Example 3 — even number of values and the median
Data: 5, 11, 14, 22
- Sum = 52, Count = 4, so Mean = 52 ÷ 4 = 13
- Two middle values are 11 and 14, so Median = (11 + 14) ÷ 2 = 12.5
- Range = 22 − 5 = 17
Common mistakes to avoid
- Confusing mean and median. Reporting the mean when data is skewed can be misleading. If someone asks for the "average" salary but the data includes a few multi-million-dollar earners, the median is a more representative answer.
- Dividing by the wrong count. Make sure you divide by the number of data points, not the number of categories or groups.
- Forgetting to include all values. Accidentally omitting a value changes both the sum and the count, compounding the error.
- Treating the mode as always meaningful. With small or continuous data sets, every value may appear only once, making the mode undefined or unhelpful.
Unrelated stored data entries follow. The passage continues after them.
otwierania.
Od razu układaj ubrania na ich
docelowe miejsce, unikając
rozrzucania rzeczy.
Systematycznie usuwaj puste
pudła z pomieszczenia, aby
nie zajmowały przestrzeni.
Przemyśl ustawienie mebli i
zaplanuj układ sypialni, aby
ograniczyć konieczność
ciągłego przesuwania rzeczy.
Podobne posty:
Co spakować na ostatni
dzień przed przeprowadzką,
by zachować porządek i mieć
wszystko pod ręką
- Mixing up range and standard deviation. The range only looks at two values (max and min), so it is heavily influenced by outliers. Standard deviation considers every value and gives a fuller picture of spread.
The formula
Mean = (x₁ + x₂ + … + xₙ) ÷ n
Median = middle value of sorted list (or average of two middle values if n is even)
Range = Maximum − Minimum
How we calculate this
Frequently asked questions
How do you calculate the average?
Add up all the numbers, then divide by how many numbers there are. The average (mean) of 12, 18, and 24 is (12+18+24) ÷ 3 = 18.
What's the difference between mean, median, and mode?
The mean is the sum divided by the count. The median is the middle value when the numbers are sorted. The mode is the most frequently occurring value. This calculator shows all three, so you can pick the measure that best represents your data.
What is the range?
The range is the difference between the largest and smallest numbers. For 9, 18, 30 the range is 30 − 9 = 21. It is a quick measure of how spread out the data is, though it is sensitive to extreme outliers.
Can I paste a column of numbers?
Yes. You can separate values with commas, spaces, or new lines, so pasting a column from a spreadsheet works fine.
When should I use the median instead of the mean?
Use the median when your data has outliers or a skewed distribution. For example, household income data often uses the median because a small number of very high earners would inflate the mean and make it unrepresentative of a typical household.
What if there is no mode?
If every number in the list appears exactly once, there is no mode. If two or more values tie for the most appearances, the data set is multimodal and all tied values are modes.
How do I find the median with an even number of values?
Sort the numbers, then average the two middle values. For example, the median of 4, 7, 10, 15 is (7 + 10) ÷ 2 = 8.5.
What is the difference between average and weighted average?
A simple average treats every value equally. A weighted average assigns a different importance (weight) to each value and is commonly used for things like grade point averages, where individual courses carry different credit hours.